Artikel 146, onderdeel b, komt te luiden:

b. de inlevering van rijbewijzen, bedoeld in de artikelen 120, tweede lid, 124, vierde lid, en 132, vijfde lid, onderdeel b, van de wet;

AA

Artikel 147, onderdeel b, komt te luiden:

b. de inlevering van rijbewijzen, bedoeld in artikel 124, vierde lid, van de wet;

BB

Artikel 148, onderdeel d, komt te luiden:

d. de ongeldigverklaring van rijbewijzen, bedoeld in de artikelen 132, tweede lid, en 134, derde lid, van de wet;

CC

Artikel 152, tweede lid, onderdeel c, komt te luiden:

c. geslachtsnaam, eerste voornaam voluit, voorletters van eventuele overige voornamen, geboortedatum en geboorteplaats van de houder;

DD

Artikel 160, onderdeel b, komt te luiden:

b. een pasfoto van de aanvrager, die voldoet aan de bij ministeriële regeling vastgestelde eisen;

EE

Artikel 183 wordt als volgt gewijzigd:

1. Het tweede lid wordt vernummerd tot het derde lid.

2. Na het eerste lid wordt een nieuw tweede lid ingevoegd, dat luidt:

  • 2. Voor de toepassing van artikel 35, onderdeel b onder II, wordt onder een rijbewijs waarvan de geldigheidsduur verstrijkt op of na de dag waarop hij de leeftijd van 70 jaren bereikt, mede verstaan een op basis van de Wegenverkeerswet afgegeven rijbewijs waarvan de geldigheidsduur verstrijkt op of na de dag waarop hij de leeftijd van 70 jaren bereikt.
------------------------
- [Opdrachten]
- A) Zet de alinea uit het fragment over rijbewijzen die begint met "c. geslachtsnaam, eerste voornaam voluit" om in een korte opsomming.
- B) Welk lid van artikel 183 krijgt volgens het fragment over rijbewijzen een nieuw nummer, en welk nummer wordt dat?
- C) Schrijf het fragment over rijbewijzen verder na de laatste zin.
De gegevens hieronder staan los van het fragment over rijbewijzen.

- [Ruwe gegevens]
------------------------
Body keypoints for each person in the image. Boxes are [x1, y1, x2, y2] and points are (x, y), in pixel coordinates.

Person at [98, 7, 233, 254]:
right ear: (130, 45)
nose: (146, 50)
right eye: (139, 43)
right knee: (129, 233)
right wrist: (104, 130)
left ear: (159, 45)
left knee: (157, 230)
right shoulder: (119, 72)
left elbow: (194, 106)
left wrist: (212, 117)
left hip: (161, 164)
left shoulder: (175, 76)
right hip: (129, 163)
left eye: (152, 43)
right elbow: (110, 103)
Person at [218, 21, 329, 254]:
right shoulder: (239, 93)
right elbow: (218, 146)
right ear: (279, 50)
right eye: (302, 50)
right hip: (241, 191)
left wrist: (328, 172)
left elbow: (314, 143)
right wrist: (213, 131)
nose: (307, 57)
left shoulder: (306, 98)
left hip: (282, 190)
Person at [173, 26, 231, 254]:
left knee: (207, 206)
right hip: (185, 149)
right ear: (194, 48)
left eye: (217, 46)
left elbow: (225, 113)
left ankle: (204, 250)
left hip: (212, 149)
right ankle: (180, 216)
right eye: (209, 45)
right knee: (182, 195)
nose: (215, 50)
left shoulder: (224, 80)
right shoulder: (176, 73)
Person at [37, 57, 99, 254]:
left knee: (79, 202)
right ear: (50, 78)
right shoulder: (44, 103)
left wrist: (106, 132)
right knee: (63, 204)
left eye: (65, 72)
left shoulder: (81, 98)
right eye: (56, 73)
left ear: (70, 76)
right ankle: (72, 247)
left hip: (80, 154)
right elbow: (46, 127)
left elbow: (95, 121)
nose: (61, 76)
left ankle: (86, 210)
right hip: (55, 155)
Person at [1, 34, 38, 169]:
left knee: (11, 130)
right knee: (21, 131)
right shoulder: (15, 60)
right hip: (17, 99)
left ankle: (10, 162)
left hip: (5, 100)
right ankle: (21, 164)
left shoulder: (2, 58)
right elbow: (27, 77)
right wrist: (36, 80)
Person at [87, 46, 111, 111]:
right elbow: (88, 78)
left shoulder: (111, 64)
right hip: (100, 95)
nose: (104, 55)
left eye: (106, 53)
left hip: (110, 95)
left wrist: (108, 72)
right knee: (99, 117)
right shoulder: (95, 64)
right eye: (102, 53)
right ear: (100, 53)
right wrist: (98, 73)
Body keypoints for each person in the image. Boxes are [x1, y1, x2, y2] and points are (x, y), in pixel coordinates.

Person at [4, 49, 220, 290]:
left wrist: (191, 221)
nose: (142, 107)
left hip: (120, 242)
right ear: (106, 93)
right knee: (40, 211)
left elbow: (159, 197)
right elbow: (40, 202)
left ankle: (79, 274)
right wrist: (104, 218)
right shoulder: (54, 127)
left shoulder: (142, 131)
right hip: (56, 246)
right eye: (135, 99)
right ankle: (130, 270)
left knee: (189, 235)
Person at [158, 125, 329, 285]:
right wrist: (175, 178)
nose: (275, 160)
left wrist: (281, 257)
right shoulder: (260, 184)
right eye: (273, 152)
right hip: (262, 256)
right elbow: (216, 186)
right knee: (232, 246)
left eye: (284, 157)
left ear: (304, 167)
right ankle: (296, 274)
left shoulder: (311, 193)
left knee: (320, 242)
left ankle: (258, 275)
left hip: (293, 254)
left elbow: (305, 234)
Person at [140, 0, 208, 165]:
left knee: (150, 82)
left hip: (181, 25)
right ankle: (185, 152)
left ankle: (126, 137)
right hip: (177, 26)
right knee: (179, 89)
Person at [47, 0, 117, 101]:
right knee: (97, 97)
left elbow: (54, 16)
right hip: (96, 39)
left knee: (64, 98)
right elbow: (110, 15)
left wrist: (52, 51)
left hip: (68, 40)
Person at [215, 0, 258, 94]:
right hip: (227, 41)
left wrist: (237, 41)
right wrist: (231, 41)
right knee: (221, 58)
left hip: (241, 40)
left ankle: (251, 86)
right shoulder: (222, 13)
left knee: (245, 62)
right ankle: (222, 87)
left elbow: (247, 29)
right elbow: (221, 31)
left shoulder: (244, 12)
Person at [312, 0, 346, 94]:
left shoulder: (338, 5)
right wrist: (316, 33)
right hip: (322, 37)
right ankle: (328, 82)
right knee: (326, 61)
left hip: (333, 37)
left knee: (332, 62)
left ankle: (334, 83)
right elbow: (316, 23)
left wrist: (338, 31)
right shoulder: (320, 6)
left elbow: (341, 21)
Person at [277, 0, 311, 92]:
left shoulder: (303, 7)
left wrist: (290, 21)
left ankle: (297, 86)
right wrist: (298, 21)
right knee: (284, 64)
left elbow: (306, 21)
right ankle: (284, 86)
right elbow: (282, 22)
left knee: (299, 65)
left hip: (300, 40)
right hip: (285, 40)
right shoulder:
------------------------
- [Genummerde antwoorden]
- A)
Gegevens van de houder:
- geslachtsnaam
- eerste voornaam voluit
- voorletters van eventuele andere voornamen
- geboortedatum
- geboorteplaats

- B) Het tweede lid wordt het derde lid.

- C)
3. In het derde lid (oud tweede lid) wordt de zinsnede «de artikelen 46, vierde lid, 107 en 108» vervangen door de zinsnede: de artikelen 44, derde lid, 45, derde lid, 46, derde lid, 107 en 108.

FF

Artikel 197, derde lid, onderdeel b, komt te luiden:

b. een pasfoto van de aanvrager, die voldoet aan de bij ministeriële regeling vastgestelde eisen.

ARTIKEL II

Het Besluit rijonderricht motorrijtuigen2 wordt als volgt gewijzigd:

A

Artikel 8, onderdeel A, punt 1, komt te luiden:

1. kennis van en inzicht in de achtergrond van de voorschriften van de Wegenverkeerswet 1994, het Reglement verkeersregels en verkeerstekens 1990 en het Reglement rijbewijzen, alsmede globale kennis van het Voertuigreglement;

B

Artikel 10 komt te luiden:

Artikel 10

De hoofdopleiding, bedoeld in artikel 17, tweede lid, onderdeel a, van de wet, waarvan het bezit van een geldig diploma is vereist voor de afgifte van een certificaat voor het geven van bijscholing, is een opleiding op het niveau van het wetenschappelijk onderwijs of het hoger-beroepsonderwijs, waarbij is geëxamineerd in een van de volgende vakken: psychologie, pedagogiek, andragogiek, voorlichtingskunde of onderwijskunde.

ARTIKEL III

Dit besluit treedt in werking met ingang van 1 juni 2000.

Lasten en bevelen dat dit besluit met de daarbij behorende nota van toelichting in het Staatsblad zal worden geplaatst.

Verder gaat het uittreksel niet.